After arriving from Spain at the beginning of last season, Buendia quickly adapted to life in the English second tier. If his ability had gone under the radar since making the move across the continent, Buendia’s expertise was soon unmasked as he scored eight goals and created another 17 in 42 matches across all competitions.

Norwich’s creative figurehead with his box of tricks, Buendia showed no signs of disappearing into the darkness as he made his debut in the Premier League - an opening day assist at Liverpool was followed by three in the next four games, including a double against Manchester City.

Buendia’s talent was transforming from myth into legend as he continued to strike fear into opposing defenders.

Although the assists have since dried up, Buendia remains second in the assists chart of the Premier League – level with David Silva and Harvey Barnes whilst Kevin De Bruyne leads the way. His assist to goal partnership with Teemu Pukki is only currently matched by De Bruyne and Sergio Aguero.

Just two players, De Bruyne and Trent Alexander-Arnold, have played more key passes per game than Buendia who averages 2.6 per 90 minutes.

Embed from Getty Images


But Buendia’s performances are somewhat Jekyll and Hyde. Although he sets off on a dribble once every 30 minutes, Buendia can be tricked as often as he provides the treat – he is dispossessed an average of 3.7 times per game, more than his number of dribbles, and second only to Wilf Zaha in that department. Christian Pulisic is next on the list with 2.7.

And Buendia was at fault for losing the ball in a dangerous area during the 5-1 drubbing by Aston Villa – a moment that resulted in the visitors wrapping up the game and leaving Canaries confidence hanging by a thread.

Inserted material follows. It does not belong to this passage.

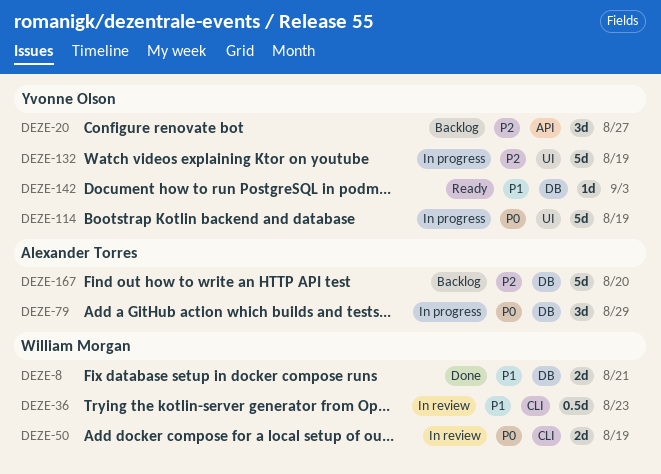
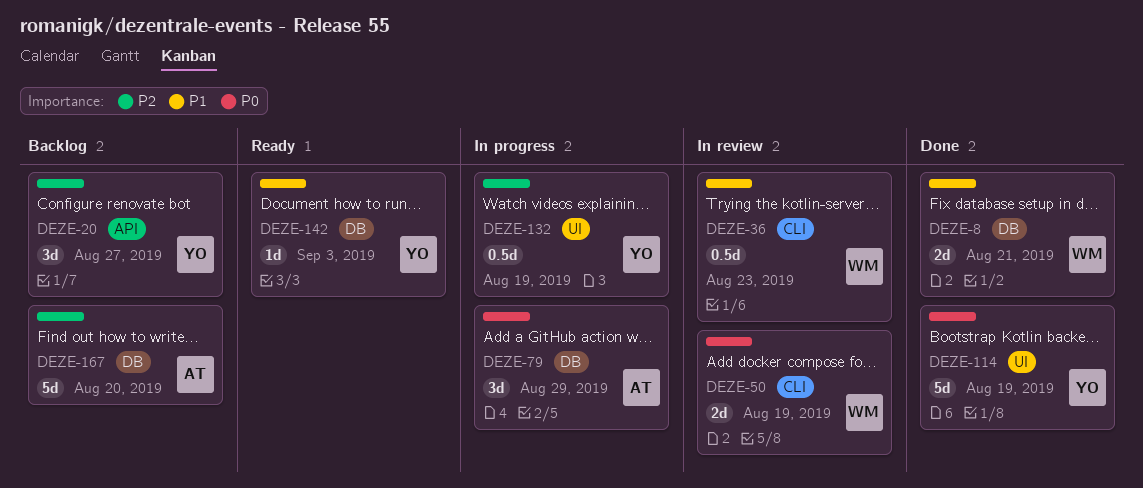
DEZE-114, status: In progress -> Done
DEZE-132, estimate: 5d -> 0.5d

The South American is also in the top ten for number of unsuccessful touches so far this season – 2.9 per game equates to an average of losing the ball 6.6 times every 90 minutes – that is once every 13 or 14 minutes.

Thus, Buendia is second in the league for most assists but also second for number of times dispossessed – behind Zaha.

Trick and treat?

Yet there are cobwebs deceiving some of those statistics – Liverpool’s front three have all manufactured more unsuccessful touches than Buendia.

The Argentine’s performances are a Halloween dream, or nightmare – nobody knows what is going to appear next on the Premier League doorstep.

But his ability to mix a magical potion from his cauldron of expertise is a vital ingredient to Norwich’s survival hopes. That spell he can, on his day, cast over the opposition is the extra quality Norwich need to rise again from the relegation battle – they will be hoping his tricks can form the treat on a more consistent basis.